Ana Leticia Romo, otra experta en el difícil arte de plagiar, meses atrás, se defendió -por cierto, plagiando algunas partes-, así: “acusar a alguien de plagio, por tomar meras definiciones comunes y donde la fuente bibliográfica enunciada más bien ‘quedó corta’ […], le pareció a la comunidad lectora, incluyendo a una servidora, una exageración”. Es triste, tristísimo, alastristísimo que un escritor tenga que recurrir a esta práctica deshonesta para legitimar, en este caso, su (mal habida) profesión. Sí, porque es una suerte de fraude.

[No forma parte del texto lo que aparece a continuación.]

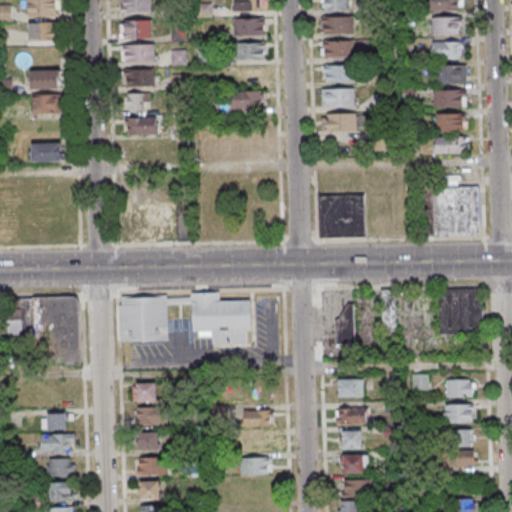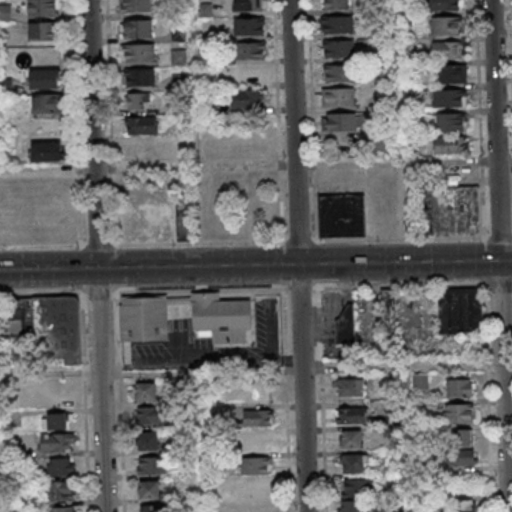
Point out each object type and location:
building: (249, 4)
building: (334, 4)
building: (446, 4)
building: (135, 6)
building: (43, 8)
building: (337, 24)
building: (446, 25)
building: (248, 26)
building: (137, 28)
building: (43, 30)
building: (338, 48)
building: (448, 49)
building: (250, 50)
building: (138, 52)
building: (178, 57)
building: (338, 73)
building: (450, 73)
building: (139, 76)
building: (45, 78)
building: (338, 96)
building: (450, 97)
building: (246, 98)
building: (136, 100)
building: (47, 103)
building: (338, 121)
building: (451, 121)
building: (142, 126)
building: (383, 142)
building: (450, 144)
building: (247, 147)
building: (46, 151)
building: (141, 151)
road: (256, 168)
building: (454, 210)
building: (343, 216)
building: (157, 222)
road: (503, 238)
road: (100, 255)
road: (298, 256)
road: (256, 265)
building: (460, 310)
building: (388, 316)
building: (221, 318)
building: (143, 320)
building: (49, 325)
building: (346, 325)
road: (203, 362)
road: (408, 367)
road: (151, 374)
building: (420, 383)
building: (351, 387)
building: (459, 389)
building: (145, 391)
building: (150, 415)
building: (350, 415)
building: (458, 415)
building: (257, 418)
building: (54, 421)
building: (351, 439)
building: (460, 439)
building: (147, 441)
building: (55, 442)
road: (6, 443)
building: (466, 459)
building: (353, 464)
building: (256, 465)
building: (59, 466)
building: (152, 466)
building: (357, 488)
building: (149, 490)
building: (57, 491)
building: (462, 505)
building: (349, 506)
building: (59, 509)
building: (151, 509)
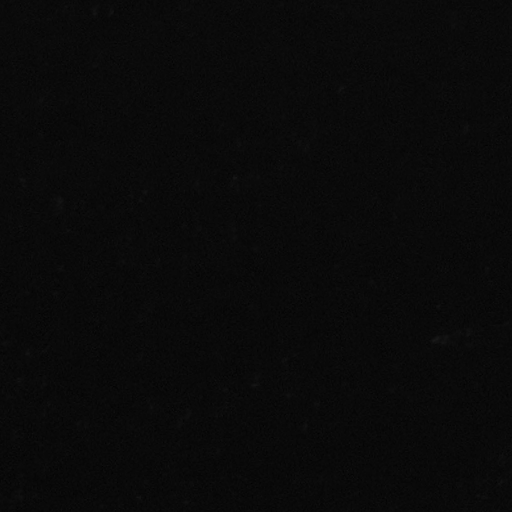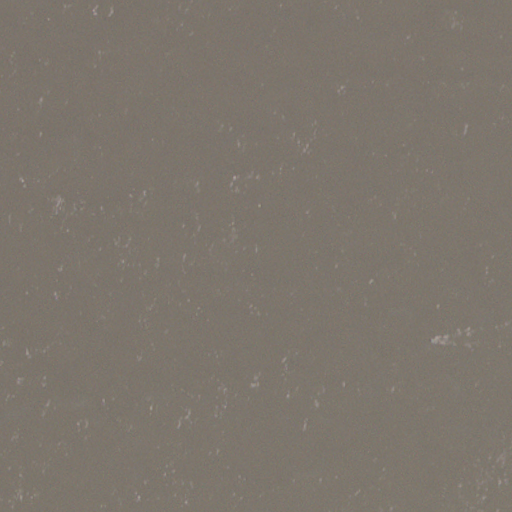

Al parecer la conclusión es muy simple: al que se le compruebe, que deje lo que está haciendo. En otras latitudes, como hemos visto, la corrupción intelectual tiene un precio: la renuncia ¿Y aquí en México? Veamos otro caso: Isidoro Armendáriz, hoy candidato a senador, plagió en La Jornada. ¿Qué ocurrió? Pues eso, hoy es candidato a senador. ¿Se les premiará? Me parece arriesgado afirmarlo; sin embargo, no estaría de más que quien cometa este error, se disculpe. Aunque, desde mi punto de vista, esto es insuficiente.
Un apunte final: el mundo académico no está exento de estas anomalías. Cualquier profesor puede dar cuenta de este fenómeno. Y en ese escenario, ¿qué ocurre? Los alumnos están destinados a reprobar -cuando no, a ser expulsados de la institución-. Si tenemos tanta severidad con gente que se está preparando (llamémosla amateur), ¿por qué no reprobamos a los que nos engañan profesionalmente?
T.S. Eliot, decía: “El poeta inmaduro, copia; el poeta maduro, roba”. Quizá todo se resuma en un asunto de inmadurez intelectual. En este caso, hay que denunciar a los flojos, no tanto por su manía de copiar sin dar crédito, sino por malos. Que la mala calidad de las obras, que la pereza intelectual, no queden impunes.